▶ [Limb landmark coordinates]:

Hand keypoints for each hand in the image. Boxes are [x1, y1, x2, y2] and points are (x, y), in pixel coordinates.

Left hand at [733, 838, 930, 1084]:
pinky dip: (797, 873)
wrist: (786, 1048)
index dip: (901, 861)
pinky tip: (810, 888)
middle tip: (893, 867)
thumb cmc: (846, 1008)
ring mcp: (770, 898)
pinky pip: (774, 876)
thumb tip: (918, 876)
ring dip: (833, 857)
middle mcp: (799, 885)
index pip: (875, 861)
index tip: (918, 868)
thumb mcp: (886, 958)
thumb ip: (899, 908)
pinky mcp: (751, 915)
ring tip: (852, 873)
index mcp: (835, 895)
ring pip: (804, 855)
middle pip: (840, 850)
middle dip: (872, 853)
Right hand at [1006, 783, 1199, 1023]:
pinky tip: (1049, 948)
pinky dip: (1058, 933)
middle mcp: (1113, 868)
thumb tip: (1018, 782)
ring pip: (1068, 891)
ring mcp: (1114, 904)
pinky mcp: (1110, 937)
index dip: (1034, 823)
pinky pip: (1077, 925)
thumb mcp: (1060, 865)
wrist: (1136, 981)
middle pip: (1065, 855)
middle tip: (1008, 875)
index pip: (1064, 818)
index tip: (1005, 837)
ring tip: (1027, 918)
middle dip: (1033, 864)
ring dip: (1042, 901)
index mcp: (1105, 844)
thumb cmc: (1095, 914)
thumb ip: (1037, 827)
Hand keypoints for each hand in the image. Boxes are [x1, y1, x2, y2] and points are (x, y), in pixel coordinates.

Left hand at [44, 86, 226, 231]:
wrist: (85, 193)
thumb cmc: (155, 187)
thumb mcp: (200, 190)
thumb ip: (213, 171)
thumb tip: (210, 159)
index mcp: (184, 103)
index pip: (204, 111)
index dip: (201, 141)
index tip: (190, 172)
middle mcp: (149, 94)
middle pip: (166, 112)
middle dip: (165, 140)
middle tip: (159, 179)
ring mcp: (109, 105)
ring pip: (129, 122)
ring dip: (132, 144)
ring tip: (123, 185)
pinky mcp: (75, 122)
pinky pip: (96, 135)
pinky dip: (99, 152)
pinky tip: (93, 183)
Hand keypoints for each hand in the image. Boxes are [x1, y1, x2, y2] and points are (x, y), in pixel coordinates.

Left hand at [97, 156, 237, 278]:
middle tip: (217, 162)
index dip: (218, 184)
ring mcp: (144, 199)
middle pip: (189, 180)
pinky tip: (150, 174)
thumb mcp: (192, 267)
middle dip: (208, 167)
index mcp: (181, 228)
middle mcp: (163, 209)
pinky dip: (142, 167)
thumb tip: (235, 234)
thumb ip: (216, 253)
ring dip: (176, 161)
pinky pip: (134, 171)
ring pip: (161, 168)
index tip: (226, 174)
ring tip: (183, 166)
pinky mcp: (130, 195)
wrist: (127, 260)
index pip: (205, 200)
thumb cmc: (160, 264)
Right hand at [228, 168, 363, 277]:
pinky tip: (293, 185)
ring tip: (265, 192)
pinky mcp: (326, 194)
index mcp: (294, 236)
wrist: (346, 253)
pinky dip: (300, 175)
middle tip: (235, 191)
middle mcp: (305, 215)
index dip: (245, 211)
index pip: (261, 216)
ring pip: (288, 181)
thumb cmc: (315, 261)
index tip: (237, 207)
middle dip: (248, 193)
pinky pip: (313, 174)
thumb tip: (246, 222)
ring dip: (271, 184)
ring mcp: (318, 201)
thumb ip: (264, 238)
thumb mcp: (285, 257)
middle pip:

▶ [Action item]: All records are to be retyped exactly. None may be omitted.

▶ [Response box]:
Hand keypoints for each hand in the image. Boxes are [x1, y1, x2, y2] and points are (x, y), in pixel coordinates.

Left hand at [733, 838, 930, 1084]:
pinky dip: (797, 873)
wrist: (786, 1048)
index dip: (901, 861)
pinky tip: (810, 888)
middle tip: (893, 867)
thumb cmc: (846, 1008)
ring mcp: (770, 898)
pinky pip: (774, 876)
thumb tip: (918, 876)
ring dip: (833, 857)
middle mcp: (799, 885)
index pip: (875, 861)
index tip: (918, 868)
thumb mcp: (886, 958)
thumb ip: (899, 908)
pinky mcp: (751, 915)
ring tip: (852, 873)
index mcp: (835, 895)
ring pip: (804, 855)
middle pip: (840, 850)
middle dip: (872, 853)
Right hand at [1006, 783, 1199, 1023]:
pinky tip: (1049, 948)
pinky dip: (1058, 933)
middle mcp: (1113, 868)
thumb tip: (1018, 782)
ring pip: (1068, 891)
ring mcp: (1114, 904)
pinky mcp: (1110, 937)
index dip: (1034, 823)
pinky pip: (1077, 925)
thumb mcp: (1060, 865)
wrist: (1136, 981)
middle pip: (1065, 855)
middle tip: (1008, 875)
index pip: (1064, 818)
index tip: (1005, 837)
ring tip: (1027, 918)
middle dip: (1033, 864)
ring dip: (1042, 901)
index mcp: (1105, 844)
thumb cmc: (1095, 914)
thumb ip: (1037, 827)
Hand keypoints for each hand in the image. Boxes are [x1, y1, x2, y2] and points are (x, y), in pixel coordinates.

Left hand at [44, 86, 226, 231]:
wrist: (85, 193)
thumb cmc: (155, 187)
thumb mcp: (200, 190)
thumb ip: (213, 171)
thumb tip: (210, 159)
index mcp: (184, 103)
index pip: (204, 111)
index dip: (201, 141)
index tip: (190, 172)
middle mcp: (149, 94)
middle pip: (166, 112)
middle dip: (165, 140)
middle tip: (159, 179)
ring mcp: (109, 105)
ring pip: (129, 122)
ring dip: (132, 144)
ring tip: (123, 185)
pinky mcp: (75, 122)
pinky pip: (96, 135)
pinky dip: (99, 152)
pinky tip: (93, 183)
Hand keypoints for each hand in the image. Boxes are [x1, y1, x2, y2] and points are (x, y), in pixel coordinates.

Left hand at [97, 156, 237, 278]:
middle tip: (217, 162)
index dip: (218, 184)
ring mcp: (144, 199)
middle pip: (189, 180)
pinky tip: (150, 174)
thumb mcp: (192, 267)
middle dip: (208, 167)
index mcp: (181, 228)
middle mcp: (163, 209)
pinky dip: (142, 167)
thumb tip: (235, 234)
thumb ip: (216, 253)
ring dip: (176, 161)
pinky pip: (134, 171)
ring pip: (161, 168)
index tip: (226, 174)
ring tip: (183, 166)
pinky mcp: (130, 195)
wrist: (127, 260)
index pip: (205, 200)
thumb cmc: (160, 264)
Right hand at [228, 168, 363, 277]:
pinky tip: (293, 185)
ring tip: (265, 192)
pinky mcp: (326, 194)
index mcp: (294, 236)
wrist: (346, 253)
pinky dip: (300, 175)
middle tip: (235, 191)
middle mcp: (305, 215)
index dip: (245, 211)
index pip: (261, 216)
ring pip: (288, 181)
thumb cmc: (315, 261)
index tip: (237, 207)
middle dip: (248, 193)
pinky pip: (313, 174)
thumb tip: (246, 222)
ring dip: (271, 184)
ring mcp: (318, 201)
thumb ip: (264, 238)
thumb mcp: (285, 257)
middle pip:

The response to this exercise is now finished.